Even if it were true that Mary had paid, the pleasure of owning these shoes certainly wouldn’t be diminished for that reason. And yet the pride that had accompanied me as I walked home, the certainty of having earned the shoes for the sole reason that, when I had them on, my feet moved in celebration this way and that—this pride, this certainty, began to waver: it wasn’t a public gift rendered for my undeniable merits, but rather a private gift, granted out of personal affection. I soon found out that this was precisely the case. The next morning, Mary admitted that she had paid for them, she admitted it immediately, since, anyway, she said, it was obvious, anyone could see what had happened. It was the salesperson’s fault. He didn’t play his role well: he’d been awkward and in a hurry, whereas he ought to have accompanied the gift with a series of irrefutable arguments, in accordance with her explicit and precise instructions. Sadly, it hadn’t been the right salesperson for the job, the right one wasn’t in that day, and she’d been quite perturbed about it.

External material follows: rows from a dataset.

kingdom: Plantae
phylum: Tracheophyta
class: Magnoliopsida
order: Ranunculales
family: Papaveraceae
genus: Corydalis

I’ve had the shoes for about ten years now. They still look like new. In fact, even though they’re quite comfortable, I only wear them on special occasions; which occasions, however, I’d be hard-pressed to name precisely, since, in general, I wait for the occasions to make themselves known, on the spot, as being special—which, to be honest, they do rather infrequently. This doesn’t upset me, though, because the less I wear them, the less I get used to them, and I would never want to get used to these shoes. What a sad day that’d be, the day in which I was no longer amazed by those unexpected colors, by those revelations and ringing peals of yellow. And how melancholy it would be, if I were to stop feeling blessed by that shape, that shape of mannerist elegance, which binds my feet tenderly, firmly but tenderly, and which gives to my feverish and vain footsteps the lightness of all that’s good, so that they reach their goal almost noiselessly, almost floating through the air!